Why the baby boomers never truly got on board with gay rights, I don't know. (It's not too late, though.) Maybe it was the influence of religion; maybe it was just too foriegn a subject.

Maybe we can't blame the boomer generation for not doing enough because what it means to be gay is different now. I hear a lot of people talk about how being gay was, in some ways, more accepted back then because most people who were gay were completely in the closet. No one cared about it until gay people wanted to assert their own rights, which didn't happen for a long time after.

Maybe you should do a lot of digging and write a book on this subject, because it's fascinating and goodness knows there's enough material. LOL.

massmarrier said...

Well, from what this Boomer saw, the closet was a huge factor. That is a tremendous advantage for people in their teens through their thirties now. They surely know homosexual men and women, boys and girls.

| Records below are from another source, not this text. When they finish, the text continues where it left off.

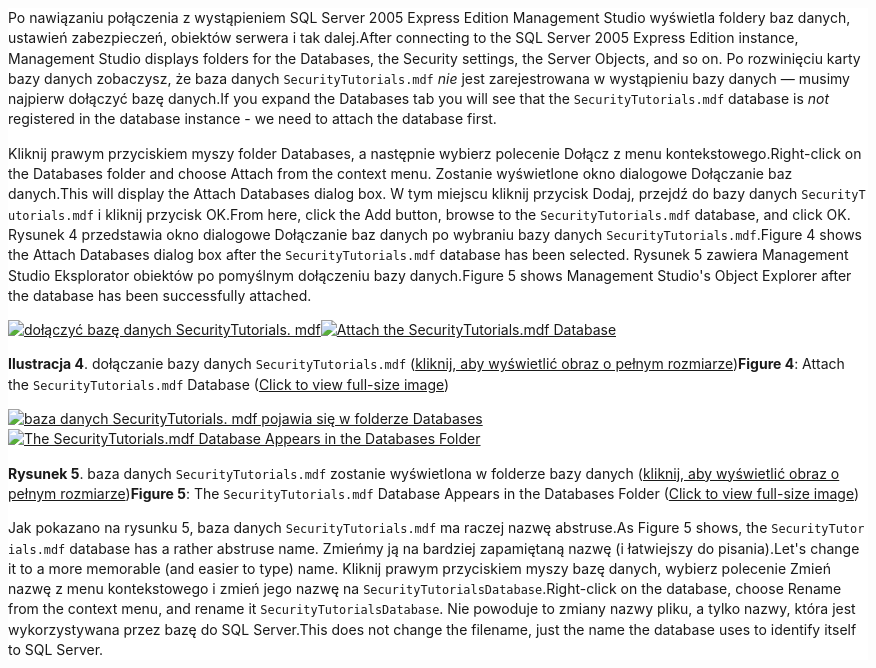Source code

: <span data-ttu-id="1f0e5-193">Po nawiązaniu połączenia z wystąpieniem SQL Server 2005 Express Edition Management Studio wyświetla foldery baz danych, ustawień zabezpieczeń, obiektów serwera i tak dalej.</span><span class="sxs-lookup"><span data-stu-id="1f0e5-193">After connecting to the SQL Server 2005 Express Edition instance, Management Studio displays folders for the Databases, the Security settings, the Server Objects, and so on.</span></span> <span data-ttu-id="1f0e5-194">Po rozwinięciu karty bazy danych zobaczysz, że baza danych `SecurityTutorials.mdf` *nie* jest zarejestrowana w wystąpieniu bazy danych — musimy najpierw dołączyć bazę danych.</span><span class="sxs-lookup"><span data-stu-id="1f0e5-194">If you expand the Databases tab you will see that the `SecurityTutorials.mdf` database is *not* registered in the database instance - we need to attach the database first.</span></span>

<span data-ttu-id="1f0e5-195">Kliknij prawym przyciskiem myszy folder Databases, a następnie wybierz polecenie Dołącz z menu kontekstowego.</span><span class="sxs-lookup"><span data-stu-id="1f0e5-195">Right-click on the Databases folder and choose Attach from the context menu.</span></span> <span data-ttu-id="1f0e5-196">Zostanie wyświetlone okno dialogowe Dołączanie baz danych.</span><span class="sxs-lookup"><span data-stu-id="1f0e5-196">This will display the Attach Databases dialog box.</span></span> <span data-ttu-id="1f0e5-197">W tym miejscu kliknij przycisk Dodaj, przejdź do bazy danych `SecurityTutorials.mdf` i kliknij przycisk OK.</span><span class="sxs-lookup"><span data-stu-id="1f0e5-197">From here, click the Add button, browse to the `SecurityTutorials.mdf` database, and click OK.</span></span> <span data-ttu-id="1f0e5-198">Rysunek 4 przedstawia okno dialogowe Dołączanie baz danych po wybraniu bazy danych `SecurityTutorials.mdf`.</span><span class="sxs-lookup"><span data-stu-id="1f0e5-198">Figure 4 shows the Attach Databases dialog box after the `SecurityTutorials.mdf` database has been selected.</span></span> <span data-ttu-id="1f0e5-199">Rysunek 5 zawiera Management Studio Eksplorator obiektów po pomyślnym dołączeniu bazy danych.</span><span class="sxs-lookup"><span data-stu-id="1f0e5-199">Figure 5 shows Management Studio's Object Explorer after the database has been successfully attached.</span></span>

<span data-ttu-id="1f0e5-200">[![dołączyć bazę danych SecurityTutorials. mdf](creating-the-membership-schema-in-sql-server-cs/_static/image11.png)](creating-the-membership-schema-in-sql-server-cs/_static/image10.png)</span><span class="sxs-lookup"><span data-stu-id="1f0e5-200">[![Attach the SecurityTutorials.mdf Database](creating-the-membership-schema-in-sql-server-cs/_static/image11.png)](creating-the-membership-schema-in-sql-server-cs/_static/image10.png)</span></span>

<span data-ttu-id="1f0e5-201">**Ilustracja 4**. dołączanie bazy danych `SecurityTutorials.mdf` ([kliknij, aby wyświetlić obraz o pełnym rozmiarze](creating-the-membership-schema-in-sql-server-cs/_static/image12.png))</span><span class="sxs-lookup"><span data-stu-id="1f0e5-201">**Figure 4**: Attach the `SecurityTutorials.mdf` Database ([Click to view full-size image](creating-the-membership-schema-in-sql-server-cs/_static/image12.png))</span></span>

<span data-ttu-id="1f0e5-202">[![baza danych SecurityTutorials. mdf pojawia się w folderze Databases](creating-the-membership-schema-in-sql-server-cs/_static/image14.png)](creating-the-membership-schema-in-sql-server-cs/_static/image13.png)</span><span class="sxs-lookup"><span data-stu-id="1f0e5-202">[![The SecurityTutorials.mdf Database Appears in the Databases Folder](creating-the-membership-schema-in-sql-server-cs/_static/image14.png)](creating-the-membership-schema-in-sql-server-cs/_static/image13.png)</span></span>

<span data-ttu-id="1f0e5-203">**Rysunek 5**. baza danych `SecurityTutorials.mdf` zostanie wyświetlona w folderze bazy danych ([kliknij, aby wyświetlić obraz o pełnym rozmiarze](creating-the-membership-schema-in-sql-server-cs/_static/image15.png))</span><span class="sxs-lookup"><span data-stu-id="1f0e5-203">**Figure 5**: The `SecurityTutorials.mdf` Database Appears in the Databases Folder ([Click to view full-size image](creating-the-membership-schema-in-sql-server-cs/_static/image15.png))</span></span>

<span data-ttu-id="1f0e5-204">Jak pokazano na rysunku 5, baza danych `SecurityTutorials.mdf` ma raczej nazwę abstruse.</span><span class="sxs-lookup"><span data-stu-id="1f0e5-204">As Figure 5 shows, the `SecurityTutorials.mdf` database has a rather abstruse name.</span></span> <span data-ttu-id="1f0e5-205">Zmieńmy ją na bardziej zapamiętaną nazwę (i łatwiejszy do pisania).</span><span class="sxs-lookup"><span data-stu-id="1f0e5-205">Let's change it to a more memorable (and easier to type) name.</span></span> <span data-ttu-id="1f0e5-206">Kliknij prawym przyciskiem myszy bazę danych, wybierz polecenie Zmień nazwę z menu kontekstowego i zmień jego nazwę na `SecurityTutorialsDatabase`.</span><span class="sxs-lookup"><span data-stu-id="1f0e5-206">Right-click on the database, choose Rename from the context menu, and rename it `SecurityTutorialsDatabase`.</span></span> <span data-ttu-id="1f0e5-207">Nie powoduje to zmiany nazwy pliku, a tylko nazwy, która jest wykorzystywana przez bazę do SQL Server.</span><span class="sxs-lookup"><span data-stu-id="1f0e5-207">This does not change the filename, just the name the database uses to identify itself to SQL Server.</span></span>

I knew of gay men growing up and in Virginia as a child I was aware of numerous Boston Marriages of lesbians, but all were closeted. However, the first openly gay people I met -- those who would say they were homosexuals and publicly be with their partners -- were in Manhattan, mostly Greenwich Village. It was four decades ago, but back then, most of the men who outed themselves also affected the mincing movements and exaggerated speech, a la La Cage aux Folles or The Boys in the Band.

Unquestionably, it has been great for society -- gay, straight, asexual, whatever -- for homosexuals to come out. That not only builds on itself, but it makes it plain to everyone that there are homosexual men and women in all places and professions. People your age can grow up accepting that and starting from that point, even if unaware how difficult it was in the middle of the last century and before.

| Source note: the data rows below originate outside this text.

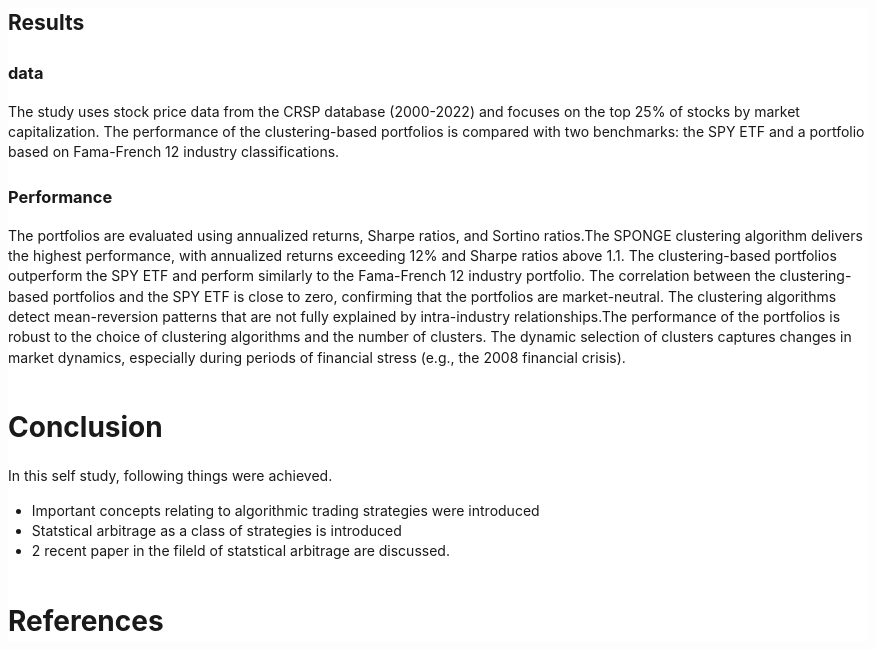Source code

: ## Results

### data
The study uses stock price data from the CRSP database (2000-2022) and focuses on the top 25% of stocks by market capitalization. The performance of the clustering-based portfolios is compared with two benchmarks: the SPY ETF and a portfolio based on Fama-French 12 industry classifications.

### Performance

The portfolios are evaluated using annualized returns, Sharpe ratios, and Sortino ratios.The SPONGE clustering algorithm delivers the highest performance, with annualized returns exceeding 12% and Sharpe ratios above 1.1.
The clustering-based portfolios outperform the SPY ETF and perform similarly to the Fama-French 12 industry portfolio. The correlation between the clustering-based portfolios and the SPY ETF is close to zero, confirming that the portfolios are market-neutral. The clustering algorithms detect mean-reversion patterns that are not fully explained by intra-industry relationships.The performance of the portfolios is robust to the choice of clustering algorithms and the number of clusters. The dynamic selection of clusters captures changes in market dynamics, especially during periods of financial stress (e.g., the 2008 financial crisis).


# Conclusion

In this self study, following things were achieved.
- Important concepts relating to algorithmic trading strategies were introduced
- Statstical arbitrage as a class of strategies is introduced
- 2 recent paper in the fileld of statstical arbitrage are discussed.


# References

The struggles are at a higher level for many oppressed groups. It is a reason for considerable hope.

Uncle said...

Comments: Gay and Boomer can mean the closet has as much comfort as discomfort, rather like chicken pot pies: bad for you and good for you all at once. And being closeted can mean doing no more than you must even for such a cause, lest you stand out too much. It's a reflex.

Not every Boomer has sat on their hands. I draw some of my slim commitment from two of my closest college friends. In the week of Stonewall they not only came out, but came out as a couple. (Ryan, I wonder if you can imagine the courage that took in NH nearly 40 years ago.) AIDS took them both long ago, but I cannot forget them. They were Tom Joslin and Mark Massi, and the film they made of their dying is still circulating.

MM, it's not the first time I've raised a friendly caution about generalisation. As you know, my daughter is an only child. I could wish I had had her breadth of mind at her age, and I wish I'd been doing something half as useful. I'm vain enough to think I did a decent job of parenting not because we brought her up with an overdose of amour propre, but because we successfully brought her up to be a decent and considerate human being. (Yes, how rare these days.)

It is not the fact of being only or first born, but how the parents treat that fact, that matters. Incite your child to believe the world is her/his oyster and they grow up with arrogance. Or, let them see that the world is a very big place, that they have only a right to try and fail in it, to make mistakes, own them and move on. Encourage them not to hold their own talents above those of others, but to use what they have to make a better world.

There are a good many other things I could mention that make a good human being out of a first or only child. Most of them must come from the intent of the parents. I imagine that purpose was lacking in the cases you mention.

Finally, I fear I would make a nuisance of myself if I were sitting at table with the individual you mentioned. The opportunities for sly humour would be too tempting to resist.

massmarrier said...

Both are commendable -- that you are loyal to your only and that your egalitarianism and social responsibility transfer well. Alas, there are reasons for many generalizations and clichés, and why so many psychologists and sociologists study and report on birth order-related traits.

Would that more parents had your attitude.